Question 1

Part A:How many samples of each fluid will need to be collected to achieve this design criterion?

library(pwr)
pwr.anova.test(k=4,n=NULL,f=sqrt((1)^2/4.5),sig.level = 0.05,power = 0.8)
## 
##      Balanced one-way analysis of variance power calculation 
## 
##               k = 4
##               n = 13.28401
##               f = 0.4714045
##       sig.level = 0.05
##           power = 0.8
## 
## NOTE: n is number in each group

Therefore, we need to collect 13.28 that is 14 samples to achieve this design criterion.

Part B:Suppose we wish to have an 80% probability of detecting a difference between mean fluid lives of 30minutes, how many samples would need to be collected?

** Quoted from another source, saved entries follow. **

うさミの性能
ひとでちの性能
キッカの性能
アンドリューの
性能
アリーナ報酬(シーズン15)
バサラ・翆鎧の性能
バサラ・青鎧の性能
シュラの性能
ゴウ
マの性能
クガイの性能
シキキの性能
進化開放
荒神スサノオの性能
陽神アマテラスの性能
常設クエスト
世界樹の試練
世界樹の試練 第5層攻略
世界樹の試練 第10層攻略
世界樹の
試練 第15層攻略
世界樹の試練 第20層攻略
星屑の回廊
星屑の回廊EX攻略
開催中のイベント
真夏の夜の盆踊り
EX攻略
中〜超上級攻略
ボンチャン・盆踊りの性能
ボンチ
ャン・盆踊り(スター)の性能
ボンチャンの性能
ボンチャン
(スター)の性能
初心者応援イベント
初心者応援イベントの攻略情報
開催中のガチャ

pwr.anova.test(k=4,n=NULL,f=sqrt((0.5)^2/4.5),sig.level = 0.05,power = 0.8)
## 
##      Balanced one-way analysis of variance power calculation 
## 
##               k = 4
##               n = 50.04922
##               f = 0.2357023
##       sig.level = 0.05
##           power = 0.8
## 
## NOTE: n is number in each group

Therefore, we need to collect 50.04 that is 51 samples.

Question 2

fluid1<-c(17.6,18.9,16.3,17.4,20.1,21.6)
fluid2<-c(16.9,15.3,18.6,17.1,19.5,20.3)
fluid3<-c(21.4,23.6,19.4,18.5,20.5,22.3)
fluid4<-c(19.3,21.1,16.9,17.5,18.3,19.8)
dat<-data.frame(fluid1,fluid2,fluid3,fluid4)
stacked_dat<-stack(dat)
std<-sd(stacked_dat$values)

Part A:Given that n=6 samples of each fluid type were collected, with what power will a hypothesis test with an =0.10 level of significance be able to detect a difference of 1 hour between the mean lives of the tested fluids?

pwr.anova.test(k=4,n=6,f=sqrt(1/std), sig.level = 0.1, power = NULL)
## 
##      Balanced one-way analysis of variance power calculation 
## 
##               k = 4
##               n = 6
##               f = 0.6993349
##       sig.level = 0.1
##           power = 0.8485013
## 
## NOTE: n is number in each group

Power is 0.84

Part B:Test the hypothesis that the life of fluids is the same against the alternative that they differ at an =0.10 level of significance

Null Hypothesis: All means are equal Alternate Hypothesis: Some means are equal

model<-aov(values~ind,data=stacked_dat)
summary(model)
##             Df Sum Sq Mean Sq F value Pr(>F)  
## ind          3  30.17   10.05   3.047 0.0525 .
## Residuals   20  65.99    3.30                 
## ---
## Signif. codes:  0 '***' 0.001 '**' 0.01 '*' 0.05 '.' 0.1 ' ' 1

As the F values of 3.047 corresponds to P value of 0.0525 with an alpha = 0.1 We can reject the Null hypothesis.

Part C:Is the model adequate?

plot(model)

From the first plot we see that variance of all the groups are roughly similar. From the second plot we can see that the data seems to be rougly normally distributed. We conclude that the data satisfies the requirement of annova test that is the data has to be normally distributed and should have constant variance. Therefore this model seems to be adequate.

Part D:Assuming the null hypothesis in question 1 is rejected, which fluids significant differ using a familywise error rate of =0.10 (use Tukey’s test). Include the plot of confidence intervals.

tukey <-TukeyHSD(model,conf.level = 0.9)
plot(tukey)

From the Tukeys Plot and the result we can conclude that the only significant difference (alpha= 0.1) is between fluid 2 and fluid 3.